▶ SOURCE MATERIAL
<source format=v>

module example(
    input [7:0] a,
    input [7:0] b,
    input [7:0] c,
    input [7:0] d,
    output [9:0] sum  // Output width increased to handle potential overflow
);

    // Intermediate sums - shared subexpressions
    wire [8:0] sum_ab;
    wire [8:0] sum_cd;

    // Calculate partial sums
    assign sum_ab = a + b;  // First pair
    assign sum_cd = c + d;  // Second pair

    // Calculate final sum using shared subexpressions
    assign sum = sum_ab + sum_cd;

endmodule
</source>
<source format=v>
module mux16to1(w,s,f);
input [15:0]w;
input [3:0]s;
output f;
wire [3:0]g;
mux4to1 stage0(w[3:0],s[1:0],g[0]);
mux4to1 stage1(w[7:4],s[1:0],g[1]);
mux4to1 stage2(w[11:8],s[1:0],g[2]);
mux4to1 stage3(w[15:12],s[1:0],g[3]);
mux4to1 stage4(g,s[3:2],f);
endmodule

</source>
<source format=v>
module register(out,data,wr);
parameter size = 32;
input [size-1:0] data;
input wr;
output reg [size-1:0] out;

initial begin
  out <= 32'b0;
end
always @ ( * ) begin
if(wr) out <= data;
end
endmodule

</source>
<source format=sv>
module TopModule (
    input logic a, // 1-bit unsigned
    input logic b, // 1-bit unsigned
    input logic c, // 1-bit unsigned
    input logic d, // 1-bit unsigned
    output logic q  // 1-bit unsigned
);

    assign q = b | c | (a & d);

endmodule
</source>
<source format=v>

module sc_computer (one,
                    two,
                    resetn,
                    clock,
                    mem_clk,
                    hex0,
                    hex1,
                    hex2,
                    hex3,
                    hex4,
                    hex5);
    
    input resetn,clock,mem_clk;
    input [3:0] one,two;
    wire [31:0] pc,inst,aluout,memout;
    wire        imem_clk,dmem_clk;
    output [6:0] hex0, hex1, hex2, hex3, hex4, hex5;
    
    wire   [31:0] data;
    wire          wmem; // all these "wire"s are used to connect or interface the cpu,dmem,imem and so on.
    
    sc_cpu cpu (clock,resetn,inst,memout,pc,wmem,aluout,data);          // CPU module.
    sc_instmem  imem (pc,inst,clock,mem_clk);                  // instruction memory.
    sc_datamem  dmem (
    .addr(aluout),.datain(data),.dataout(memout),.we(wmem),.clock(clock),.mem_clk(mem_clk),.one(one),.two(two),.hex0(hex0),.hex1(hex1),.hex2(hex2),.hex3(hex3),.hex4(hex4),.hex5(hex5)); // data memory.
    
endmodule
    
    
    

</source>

---

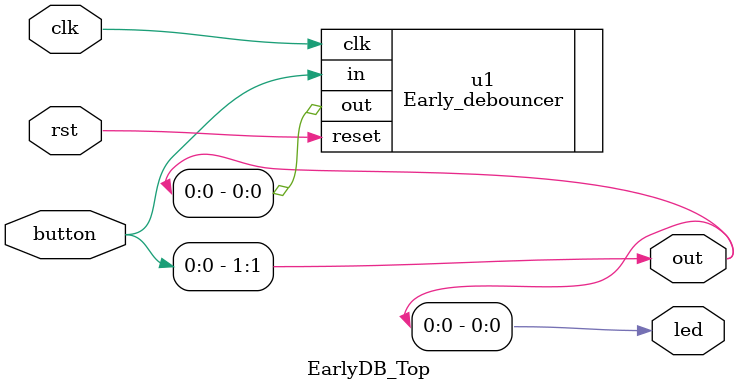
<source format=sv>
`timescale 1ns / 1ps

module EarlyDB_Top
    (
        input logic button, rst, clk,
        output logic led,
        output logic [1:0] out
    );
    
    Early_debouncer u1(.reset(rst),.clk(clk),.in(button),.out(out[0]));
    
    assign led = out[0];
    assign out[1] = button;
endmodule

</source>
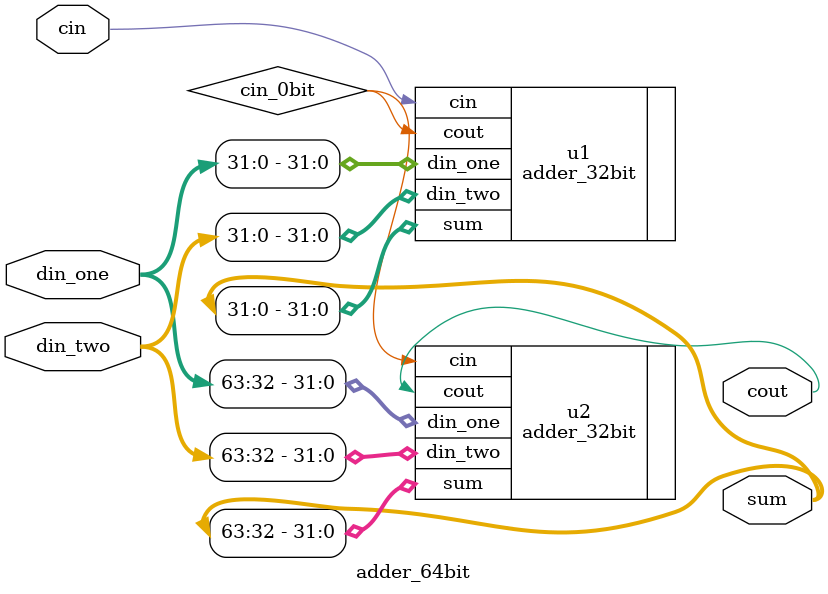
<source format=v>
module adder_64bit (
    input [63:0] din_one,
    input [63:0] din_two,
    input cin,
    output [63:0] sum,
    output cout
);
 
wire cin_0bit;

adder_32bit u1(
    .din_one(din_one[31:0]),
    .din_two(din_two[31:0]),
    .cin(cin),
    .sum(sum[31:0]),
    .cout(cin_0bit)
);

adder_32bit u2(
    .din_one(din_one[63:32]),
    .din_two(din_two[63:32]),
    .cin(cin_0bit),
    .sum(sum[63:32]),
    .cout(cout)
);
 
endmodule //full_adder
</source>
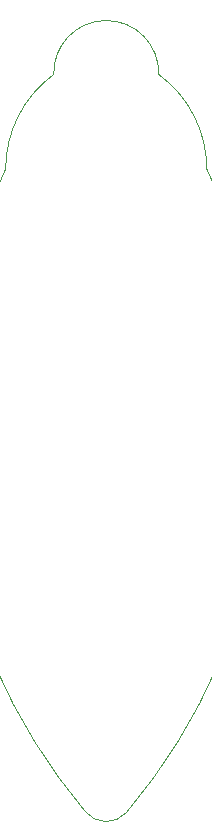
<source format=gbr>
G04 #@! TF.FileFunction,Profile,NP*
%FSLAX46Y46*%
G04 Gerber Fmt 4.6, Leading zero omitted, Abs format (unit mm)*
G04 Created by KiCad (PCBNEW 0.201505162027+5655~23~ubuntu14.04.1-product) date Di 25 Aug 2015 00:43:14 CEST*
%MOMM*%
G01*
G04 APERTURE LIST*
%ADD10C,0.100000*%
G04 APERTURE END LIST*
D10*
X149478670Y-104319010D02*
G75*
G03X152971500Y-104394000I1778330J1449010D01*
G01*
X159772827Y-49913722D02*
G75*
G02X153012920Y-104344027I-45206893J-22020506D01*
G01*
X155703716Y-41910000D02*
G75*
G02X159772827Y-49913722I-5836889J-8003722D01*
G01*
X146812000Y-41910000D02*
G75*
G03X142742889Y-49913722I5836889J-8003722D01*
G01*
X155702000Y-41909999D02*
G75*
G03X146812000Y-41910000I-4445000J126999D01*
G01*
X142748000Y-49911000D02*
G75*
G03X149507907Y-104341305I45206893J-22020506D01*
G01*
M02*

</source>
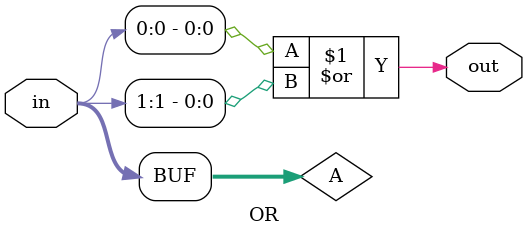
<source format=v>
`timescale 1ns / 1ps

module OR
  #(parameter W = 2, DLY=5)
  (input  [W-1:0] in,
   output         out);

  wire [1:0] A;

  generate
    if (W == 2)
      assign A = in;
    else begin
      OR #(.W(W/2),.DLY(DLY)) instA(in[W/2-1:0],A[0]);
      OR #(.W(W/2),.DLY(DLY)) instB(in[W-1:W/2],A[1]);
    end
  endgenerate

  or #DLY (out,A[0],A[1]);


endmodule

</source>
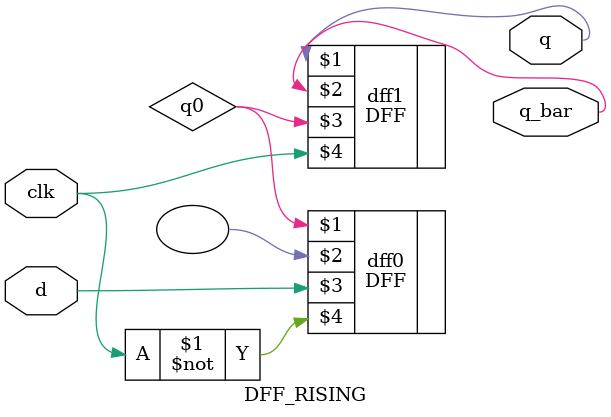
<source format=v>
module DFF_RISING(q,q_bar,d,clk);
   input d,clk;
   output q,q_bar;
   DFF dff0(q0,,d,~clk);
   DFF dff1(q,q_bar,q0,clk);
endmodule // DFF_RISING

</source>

▶ WHAT IS EXPECTED
Nothing but a number is asked for: how many lines of the records contain the word "shared"?

▶ TASK RESULT
2